(GOAL)
Retype all of the data below line for line, without changing anything, and leave the pictures out.

══ ROWS ══

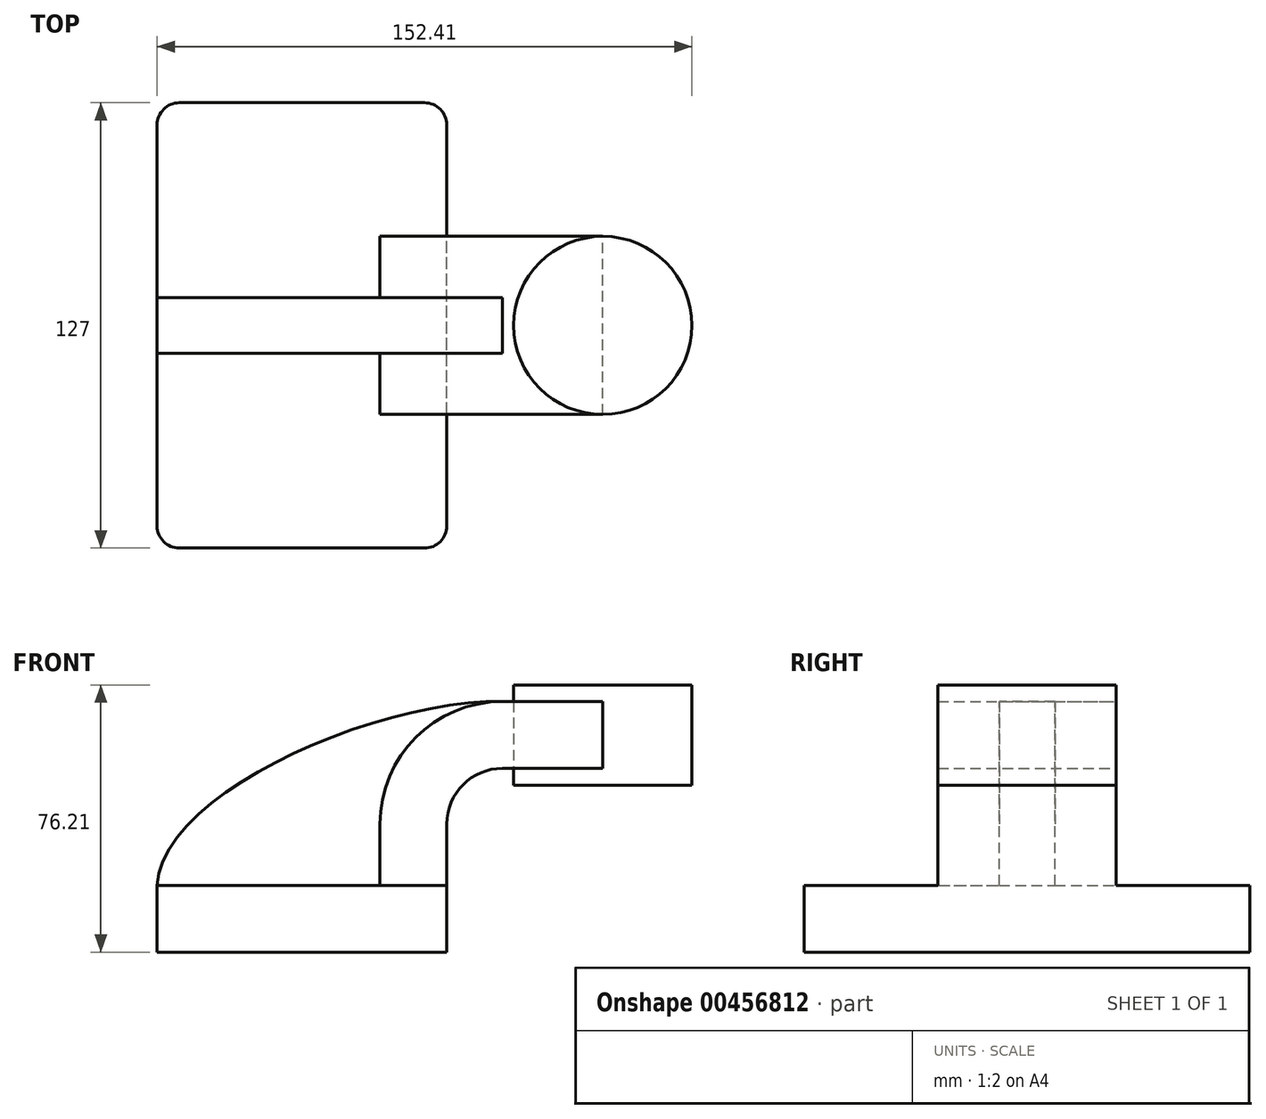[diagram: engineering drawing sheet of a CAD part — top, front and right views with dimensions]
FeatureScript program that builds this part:
annotation { "Feature Type Name" : "Feature", "Feature Type Description" : "" }
export const myFeature = defineFeature(function(context is Context, id is Id, definition is map)
    precondition{}
    {
        {
            var Q0;
            Q0=qCreatedBy(makeId("Front.planeOp"),FACE);
            var sketch = newSketch(context, id + "F0", { "sketchPlane" : qUnion([Q0])});
            skLineSegment(sketch, "E0.bottom", {"start": v(-41.28, -9.53) * mm, "end": v(41.28, -9.53) * mm});
            skLineSegment(sketch, "E0.top", {"start": v(-41.28, 9.53) * mm, "end": v(41.28, 9.53) * mm});
            skLineSegment(sketch, "E0.left", {"start": v(-41.28, -9.53) * mm, "end": v(-41.28, 9.53) * mm});
            skLineSegment(sketch, "E0.right", {"start": v(41.28, -9.53) * mm, "end": v(41.28, 9.53) * mm});
            skPoint(sketch, "E0.middle", {"position": v(0, 0) * mm});
            skLineSegment(sketch, "E1", {"start": v(41.28, 9.53) * mm, "end": v(41.28, 27) * mm});
            skArc(sketch, "E2", {"start": v(41.27, 27) * mm, "mid": v(45.92, 38.23) * mm, "end": v(57.15, 42.88) * mm});
            skLineSegment(sketch, "E3", {"start": v(57.15, 42.88) * mm, "end": v(85.72, 42.88) * mm});
            skLineSegment(sketch, "E4.bottom", {"start": v(60.32, 38.1) * mm, "end": v(111.12, 38.1) * mm});
            skLineSegment(sketch, "E4.top", {"start": v(60.32, 66.67) * mm, "end": v(111.12, 66.67) * mm});
            skLineSegment(sketch, "E4.left", {"start": v(60.32, 38.1) * mm, "end": v(60.32, 66.67) * mm});
            skLineSegment(sketch, "E4.right", {"start": v(111.12, 38.1) * mm, "end": v(111.12, 66.67) * mm});
            skPoint(sketch, "E4.middle", {"position": v(85.72, 52.39) * mm});
            skLineSegment(sketch, "E5.0", {"start": v(57.15, 61.93) * mm, "end": v(85.72, 61.93) * mm});
            skArc(sketch, "E5.1", {"start": v(22.22, 27) * mm, "mid": v(32.45, 51.7) * mm, "end": v(57.15, 61.93) * mm});
            skLineSegment(sketch, "E5.2", {"start": v(22.22, 9.53) * mm, "end": v(22.22, 27) * mm});
            skLineSegment(sketch, "E6", {"start": v(85.72, 38.1) * mm, "end": v(85.72, 66.67) * mm});
            skFitSpline(sketch, "E7", {"points": [v(-41.28, 9.53) * mm, v(57.15, 61.93) * mm], "startDerivative": vector(3.23, 79.03) * mm, "endDerivative": vector(106.26, -2.14) * mm});
            skSolve(sketch);
        }
        {
            var Q0;
            Q0=makeQuery(id+"F0.imprint","IMPRINT",FACE,{"disambiguationData":[TD([[makeQuery(id+"F0.imprint","IMPRINT",EDGE,{"derivedFrom":sQuery(id+"F0.wireOp",EDGE,"E0.bottom")}),1.0]])]});
            extrude(context, id + "F1", {"entities" : qUnion([Q0]), "endBound" : BoundingType.SYMMETRIC, "depth" : 127 * mm});
        }
        {
            var Q0;
            {var subQ7=sQuery(id+"F0.wireOp",EDGE,"E1");Q0=makeQuery(id+"F0.imprint","IMPRINT",FACE,{"disambiguationData":[TD([[makeQuery(id+"F0.imprint","IMPRINT",EDGE,{"derivedFrom":subQ7}),1.0]])]});}
            var Q1;
            {var subQ0=sQuery(id+"F0.wireOp",EDGE,"E6");var subQ1=sQuery(id+"F0.wireOp",EDGE,"E3");var subQ2=makeQuery(id+"F0.imprint","INTERSECT",VERTEX,{"derivedFrom":[subQ1,subQ0]});Q1=makeQuery(id+"F0.imprint","IMPRINT",FACE,{"disambiguationData":[TD([[makeQuery(id+"F0.imprint","IMPRINT",EDGE,{"disambiguationData":[TD([[subQ2,1.0]])],"derivedFrom":subQ1}),1.0]])]});}
            extrude(context, id + "F2", {"entities" : qUnion([Q0, Q1]), "operationType" : NewBodyOperationType.ADD, "endBound" : BoundingType.SYMMETRIC, "depth" : 50.8 * mm});
        }
        {
            var Q0;
            {var subQ3=sQuery(id+"F0.wireOp",EDGE,"E5.2");Q0=makeQuery(id+"F0.imprint","IMPRINT",FACE,{"disambiguationData":[TD([[makeQuery(id+"F0.imprint","IMPRINT",EDGE,{"derivedFrom":subQ3}),1.0]])]});}
            extrude(context, id + "F3", {"entities" : qUnion([Q0]), "operationType" : NewBodyOperationType.ADD, "endBound" : BoundingType.SYMMETRIC, "depth" : 15.88 * mm});
        }
        {
            var Q0;
            Q0=makeQuery(id+"F1.opExtrude","CAP_EDGE",EDGE,{"disambiguationData":[OSD([sQuery(id+"F0.wireOp",EDGE,"E0.left")])],"isStart":false});
            var Q1;
            Q1=makeQuery(id+"F1.opExtrude","CAP_EDGE",EDGE,{"disambiguationData":[OSD([sQuery(id+"F0.wireOp",EDGE,"E0.right")])],"isStart":false});
            var Q2;
            Q2=makeQuery(id+"F1.opExtrude","CAP_EDGE",EDGE,{"disambiguationData":[OSD([sQuery(id+"F0.wireOp",EDGE,"E0.right")])],"isStart":true});
            var Q3;
            Q3=makeQuery(id+"F1.opExtrude","CAP_EDGE",EDGE,{"disambiguationData":[OSD([sQuery(id+"F0.wireOp",EDGE,"E0.left")])],"isStart":true});
            fillet(context, id + "F4", {"entities" : qUnion([Q0, Q1, Q2, Q3]), "radius" : 6.35 * mm, "tangentPropagation" : true, "allowEdgeOverflow" : false});
        }
        {
            var Q0;
            {var subQ4=sQuery(id+"F0.wireOp",EDGE,"E4.right");Q0=makeQuery(id+"F0.imprint","IMPRINT",FACE,{"disambiguationData":[TD([[makeQuery(id+"F0.imprint","IMPRINT",EDGE,{"derivedFrom":subQ4}),1.0]])]});}
            var Q1;
            Q1=sQuery(id+"F0.wireOp",EDGE,"E6");
            revolve(context, id + "F5", {"entities" : qUnion([Q0]), "axis" : qUnion([Q1]), "revolveType" : RevolveType.FULL});
        }
    });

═══

(SOLVED PROBLEM)
[diagram: engineering drawing sheet of a CAD part — top, front and right views with dimensions]
FeatureScript program that builds this part:
annotation { "Feature Type Name" : "Feature", "Feature Type Description" : "" }
export const myFeature = defineFeature(function(context is Context, id is Id, definition is map)
    precondition{}
    {
        {
            var Q0;
            Q0=qCreatedBy(makeId("Front.planeOp"),FACE);
            var sketch = newSketch(context, id + "F0", { "sketchPlane" : qUnion([Q0])});
            skLineSegment(sketch, "E0.bottom", {"start": v(-41.28, -9.53) * mm, "end": v(41.28, -9.53) * mm});
            skLineSegment(sketch, "E0.top", {"start": v(-41.28, 9.53) * mm, "end": v(41.28, 9.53) * mm});
            skLineSegment(sketch, "E0.left", {"start": v(-41.28, -9.53) * mm, "end": v(-41.28, 9.53) * mm});
            skLineSegment(sketch, "E0.right", {"start": v(41.28, -9.53) * mm, "end": v(41.28, 9.53) * mm});
            skPoint(sketch, "E0.middle", {"position": v(0, 0) * mm});
            skLineSegment(sketch, "E1", {"start": v(41.28, 9.53) * mm, "end": v(41.28, 27) * mm});
            skArc(sketch, "E2", {"start": v(41.27, 27) * mm, "mid": v(45.92, 38.23) * mm, "end": v(57.15, 42.88) * mm});
            skLineSegment(sketch, "E3", {"start": v(57.15, 42.88) * mm, "end": v(85.72, 42.88) * mm});
            skLineSegment(sketch, "E4.bottom", {"start": v(60.32, 38.1) * mm, "end": v(111.12, 38.1) * mm});
            skLineSegment(sketch, "E4.top", {"start": v(60.32, 66.67) * mm, "end": v(111.12, 66.67) * mm});
            skLineSegment(sketch, "E4.left", {"start": v(60.32, 38.1) * mm, "end": v(60.32, 66.67) * mm});
            skLineSegment(sketch, "E4.right", {"start": v(111.12, 38.1) * mm, "end": v(111.12, 66.67) * mm});
            skPoint(sketch, "E4.middle", {"position": v(85.72, 52.39) * mm});
            skLineSegment(sketch, "E5.0", {"start": v(57.15, 61.93) * mm, "end": v(85.72, 61.93) * mm});
            skArc(sketch, "E5.1", {"start": v(22.22, 27) * mm, "mid": v(32.45, 51.7) * mm, "end": v(57.15, 61.93) * mm});
            skLineSegment(sketch, "E5.2", {"start": v(22.22, 9.53) * mm, "end": v(22.22, 27) * mm});
            skLineSegment(sketch, "E6", {"start": v(85.72, 38.1) * mm, "end": v(85.72, 66.67) * mm});
            skFitSpline(sketch, "E7", {"points": [v(-41.28, 9.53) * mm, v(57.15, 61.93) * mm], "startDerivative": vector(3.23, 79.03) * mm, "endDerivative": vector(106.26, -2.14) * mm});
            skSolve(sketch);
        }
        {
            var Q0;
            Q0=makeQuery(id+"F0.imprint","IMPRINT",FACE,{"disambiguationData":[TD([[makeQuery(id+"F0.imprint","IMPRINT",EDGE,{"derivedFrom":sQuery(id+"F0.wireOp",EDGE,"E0.bottom")}),1.0]])]});
            extrude(context, id + "F1", {"entities" : qUnion([Q0]), "endBound" : BoundingType.SYMMETRIC, "depth" : 127 * mm});
        }
        {
            var Q0;
            {var subQ7=sQuery(id+"F0.wireOp",EDGE,"E1");Q0=makeQuery(id+"F0.imprint","IMPRINT",FACE,{"disambiguationData":[TD([[makeQuery(id+"F0.imprint","IMPRINT",EDGE,{"derivedFrom":subQ7}),1.0]])]});}
            var Q1;
            {var subQ0=sQuery(id+"F0.wireOp",EDGE,"E6");var subQ1=sQuery(id+"F0.wireOp",EDGE,"E3");var subQ2=makeQuery(id+"F0.imprint","INTERSECT",VERTEX,{"derivedFrom":[subQ1,subQ0]});Q1=makeQuery(id+"F0.imprint","IMPRINT",FACE,{"disambiguationData":[TD([[makeQuery(id+"F0.imprint","IMPRINT",EDGE,{"disambiguationData":[TD([[subQ2,1.0]])],"derivedFrom":subQ1}),1.0]])]});}
            extrude(context, id + "F2", {"entities" : qUnion([Q0, Q1]), "operationType" : NewBodyOperationType.ADD, "endBound" : BoundingType.SYMMETRIC, "depth" : 50.8 * mm});
        }
        {
            var Q0;
            {var subQ3=sQuery(id+"F0.wireOp",EDGE,"E5.2");Q0=makeQuery(id+"F0.imprint","IMPRINT",FACE,{"disambiguationData":[TD([[makeQuery(id+"F0.imprint","IMPRINT",EDGE,{"derivedFrom":subQ3}),1.0]])]});}
            extrude(context, id + "F3", {"entities" : qUnion([Q0]), "operationType" : NewBodyOperationType.ADD, "endBound" : BoundingType.SYMMETRIC, "depth" : 15.88 * mm});
        }
        {
            var Q0;
            Q0=makeQuery(id+"F1.opExtrude","CAP_EDGE",EDGE,{"disambiguationData":[OSD([sQuery(id+"F0.wireOp",EDGE,"E0.left")])],"isStart":false});
            var Q1;
            Q1=makeQuery(id+"F1.opExtrude","CAP_EDGE",EDGE,{"disambiguationData":[OSD([sQuery(id+"F0.wireOp",EDGE,"E0.right")])],"isStart":false});
            var Q2;
            Q2=makeQuery(id+"F1.opExtrude","CAP_EDGE",EDGE,{"disambiguationData":[OSD([sQuery(id+"F0.wireOp",EDGE,"E0.right")])],"isStart":true});
            var Q3;
            Q3=makeQuery(id+"F1.opExtrude","CAP_EDGE",EDGE,{"disambiguationData":[OSD([sQuery(id+"F0.wireOp",EDGE,"E0.left")])],"isStart":true});
            fillet(context, id + "F4", {"entities" : qUnion([Q0, Q1, Q2, Q3]), "radius" : 6.35 * mm, "tangentPropagation" : true, "allowEdgeOverflow" : false});
        }
        {
            var Q0;
            {var subQ4=sQuery(id+"F0.wireOp",EDGE,"E4.right");Q0=makeQuery(id+"F0.imprint","IMPRINT",FACE,{"disambiguationData":[TD([[makeQuery(id+"F0.imprint","IMPRINT",EDGE,{"derivedFrom":subQ4}),1.0]])]});}
            var Q1;
            Q1=sQuery(id+"F0.wireOp",EDGE,"E6");
            revolve(context, id + "F5", {"entities" : qUnion([Q0]), "axis" : qUnion([Q1]), "revolveType" : RevolveType.FULL});
        }
    });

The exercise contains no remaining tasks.